§ **What the task requires**
Reproduce the listing below, starting with the line containing "genus: Satyrium" and going on through the line containing "genus: Rhynchospora", and substitute "vernacular name" for every occurrence of "common name", leaving all else unchanged. Omit the pictures from your answer.

§ **Collected data entries**
— BEGIN —

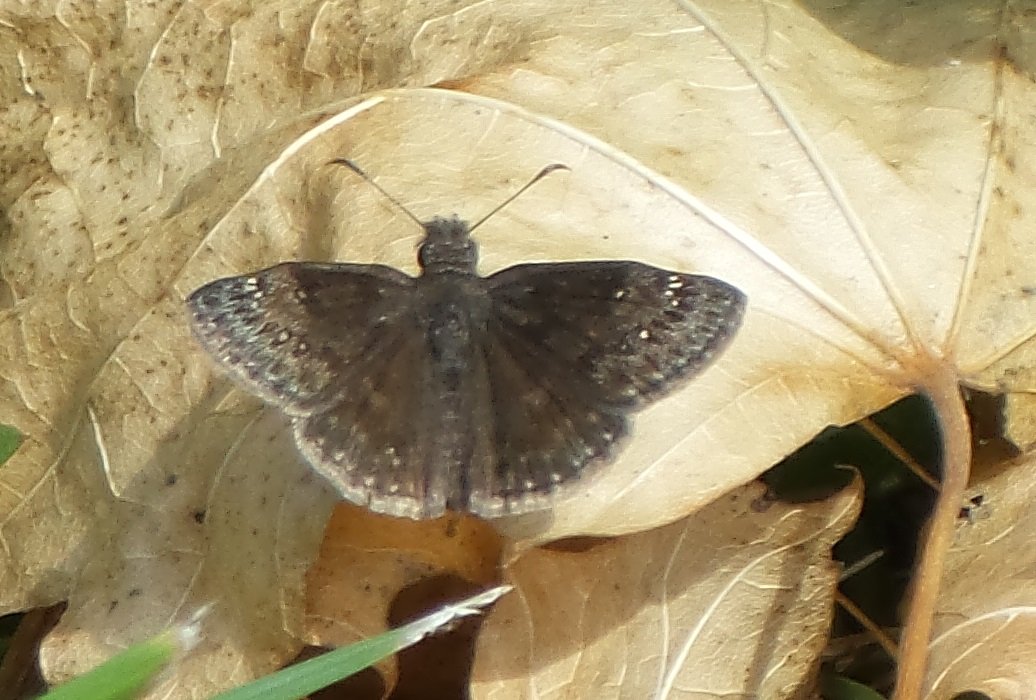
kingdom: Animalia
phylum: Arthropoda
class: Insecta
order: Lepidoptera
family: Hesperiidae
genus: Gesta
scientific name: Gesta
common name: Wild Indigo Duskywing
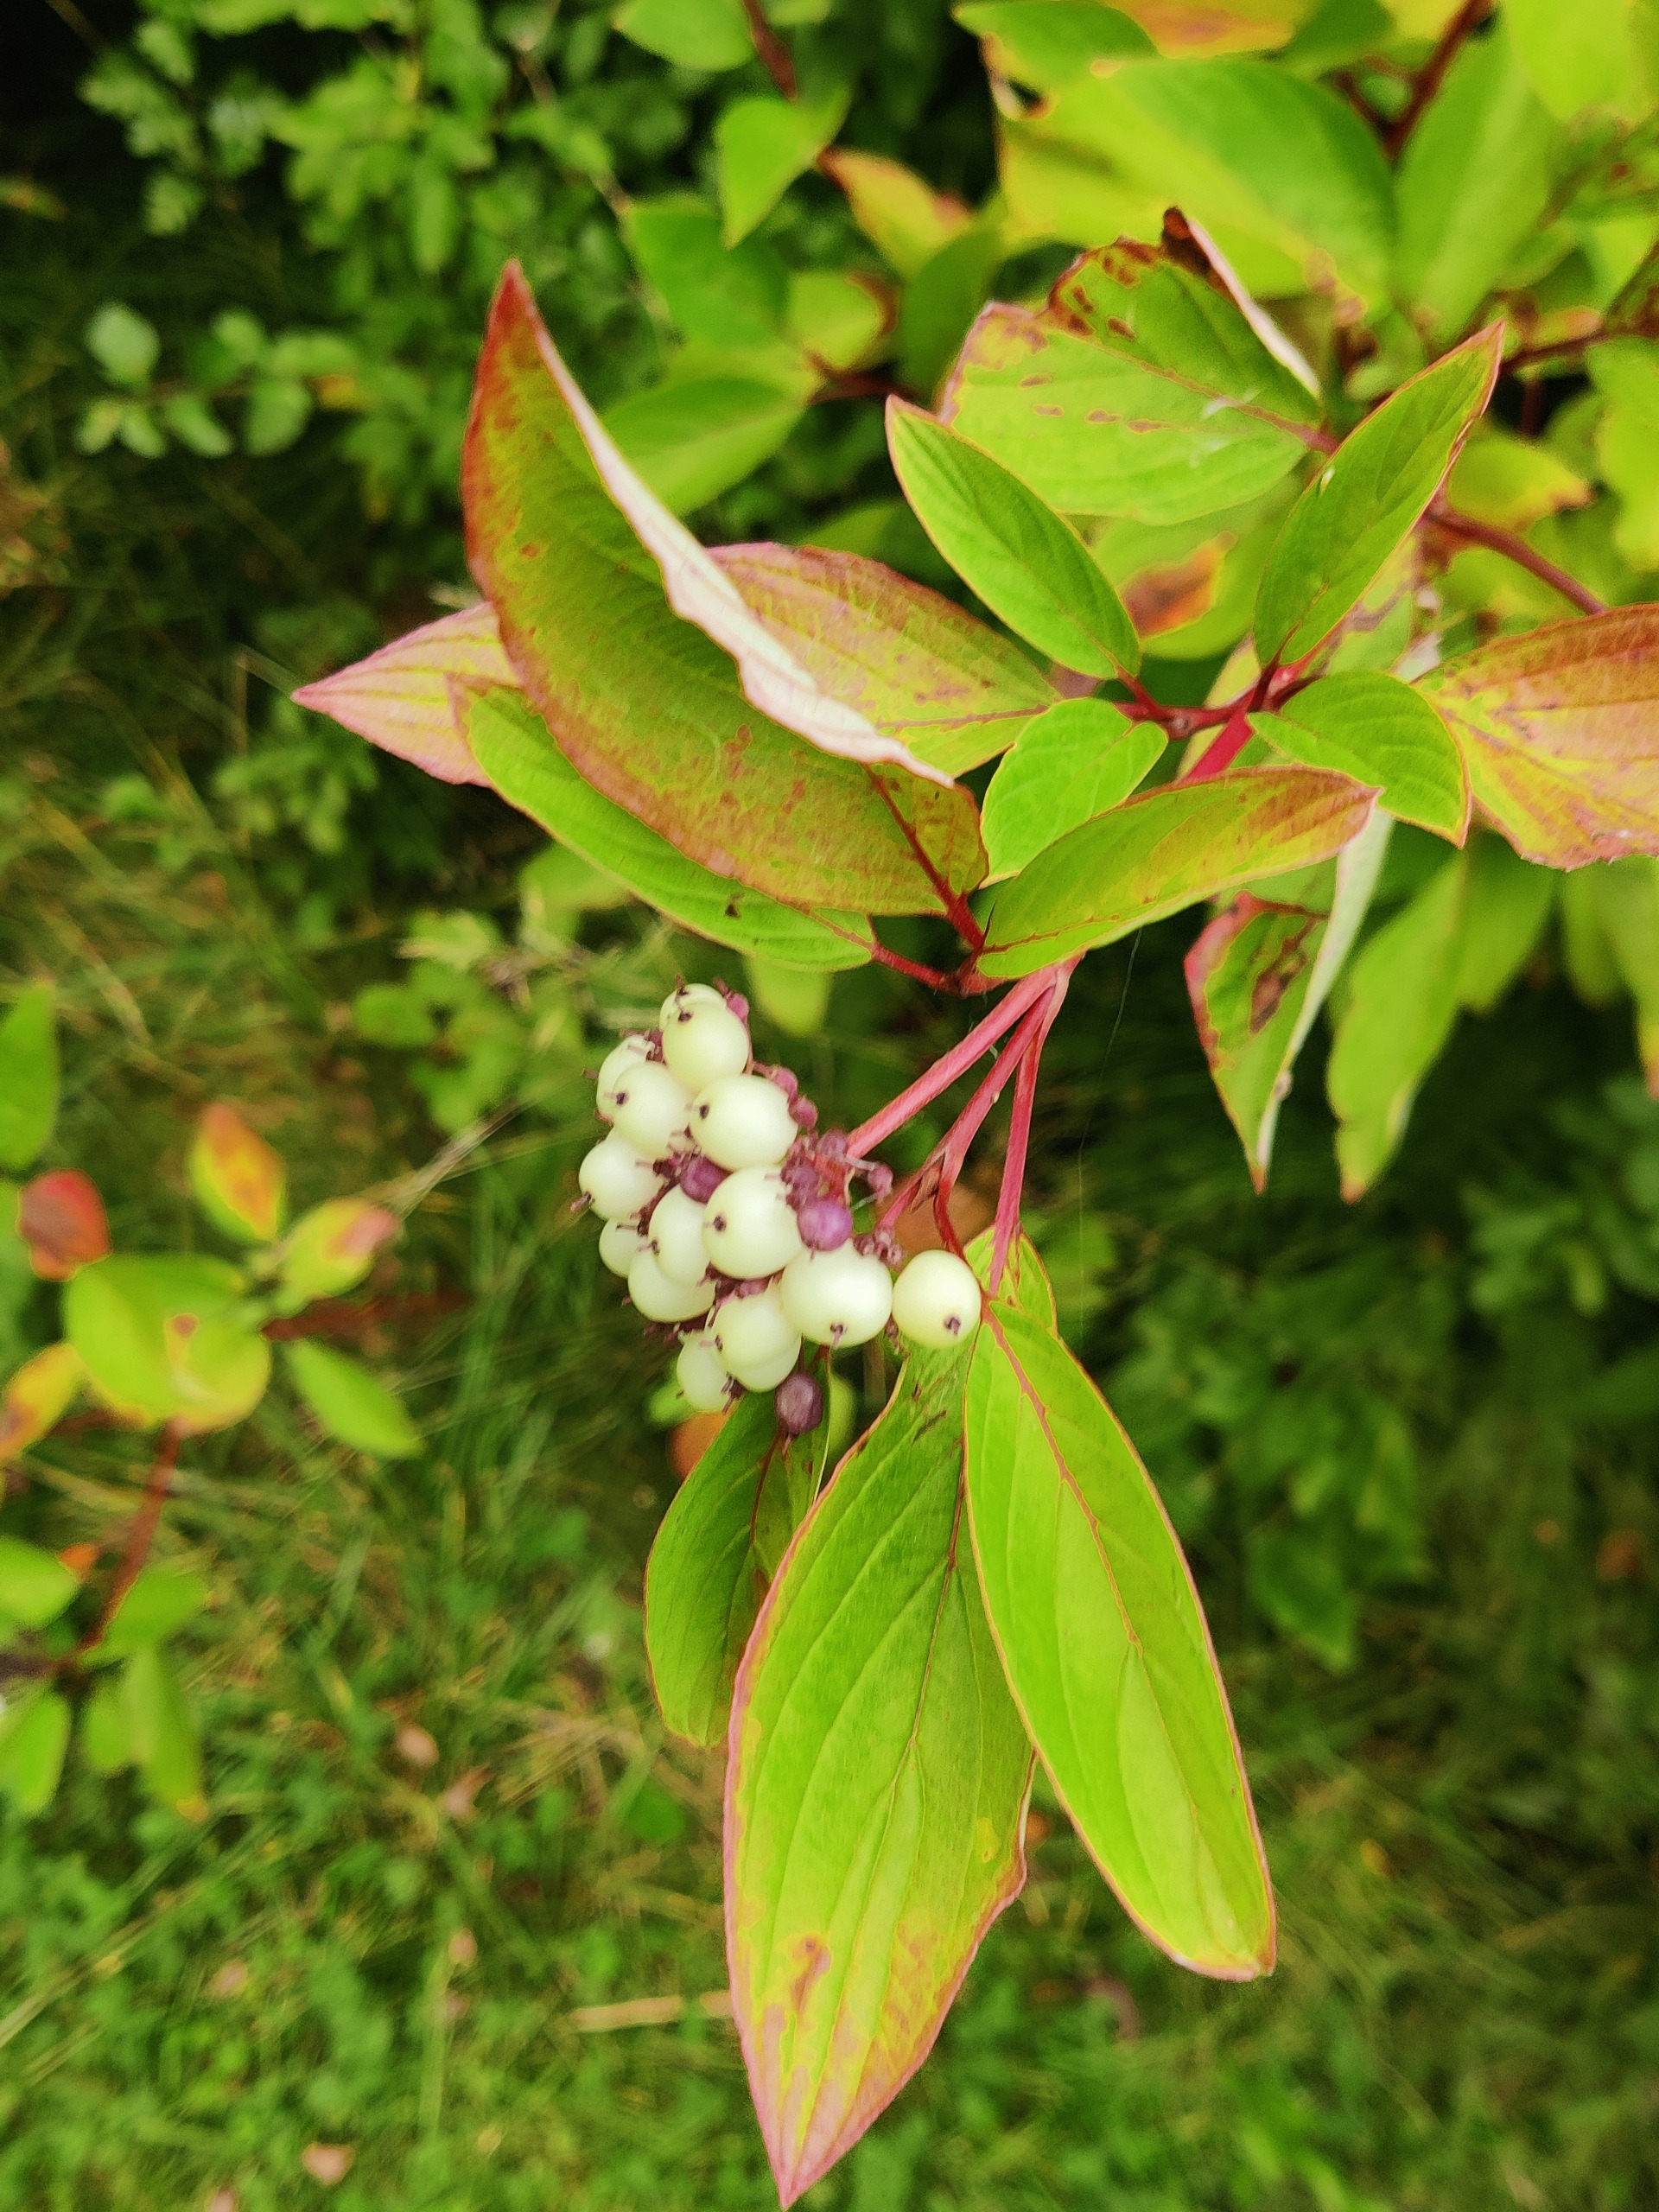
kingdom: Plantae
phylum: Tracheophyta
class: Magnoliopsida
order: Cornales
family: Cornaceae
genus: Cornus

— END —
— BEGIN —

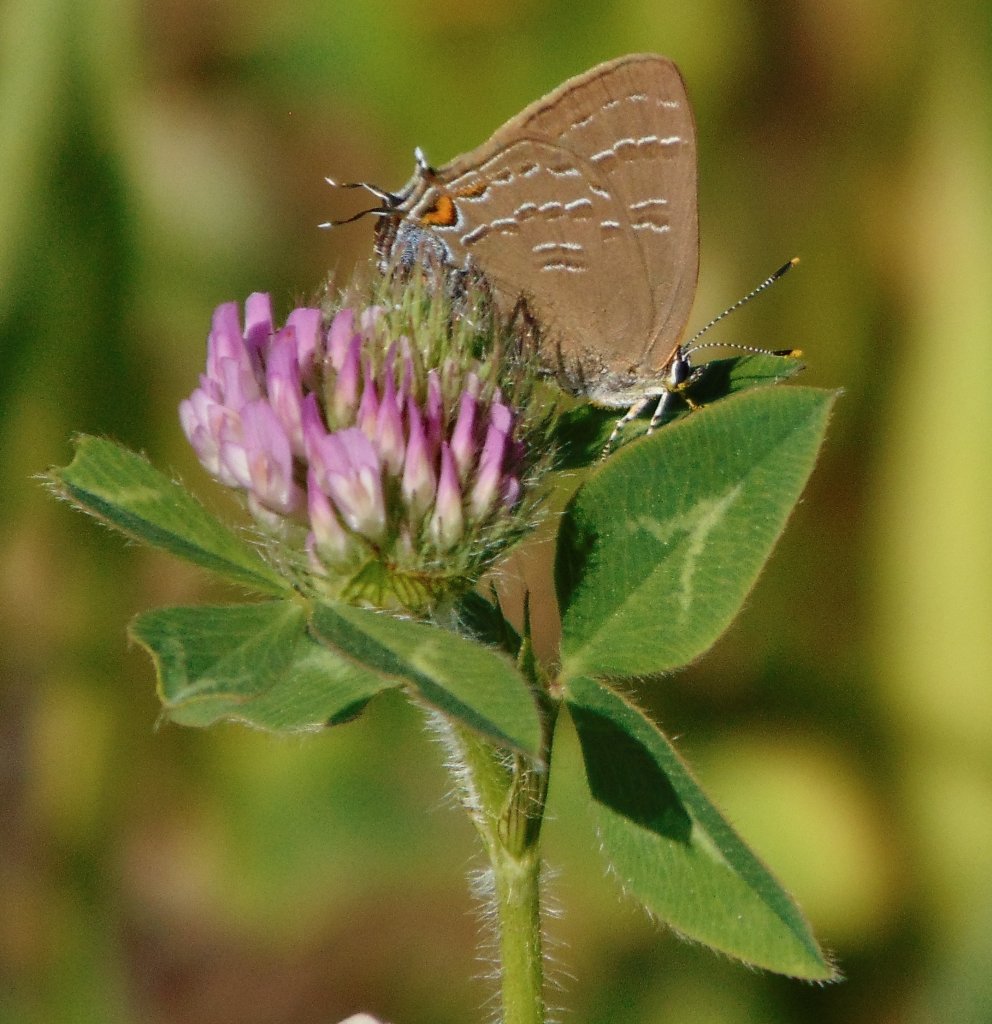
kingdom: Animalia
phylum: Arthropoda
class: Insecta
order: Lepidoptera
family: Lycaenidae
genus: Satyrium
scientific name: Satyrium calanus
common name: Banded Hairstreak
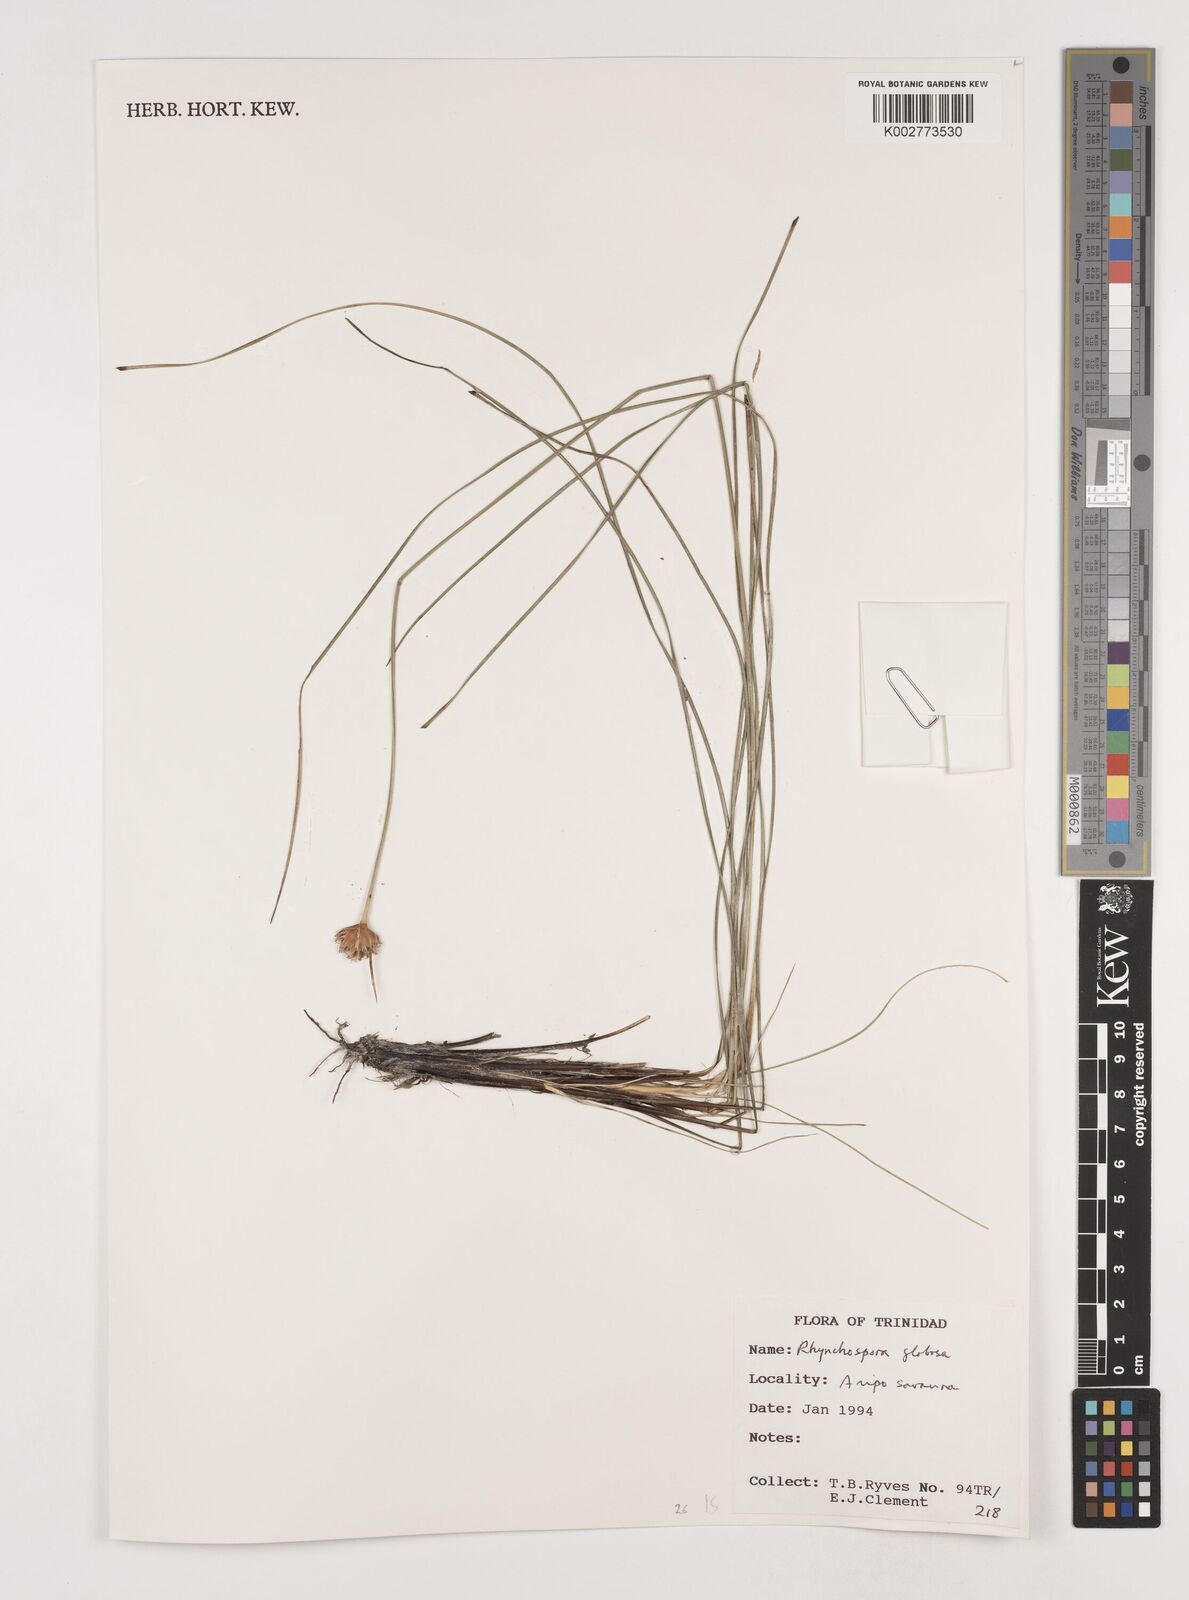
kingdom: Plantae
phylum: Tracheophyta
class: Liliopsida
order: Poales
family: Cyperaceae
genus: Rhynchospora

— END —

§ **Finished answer**
genus: Satyrium
scientific name: Satyrium calanus
vernacular name: Banded Hairstreak
kingdom: Plantae
phylum: Tracheophyta
class: Liliopsida
order: Poales
family: Cyperaceae
genus: Rhynchospora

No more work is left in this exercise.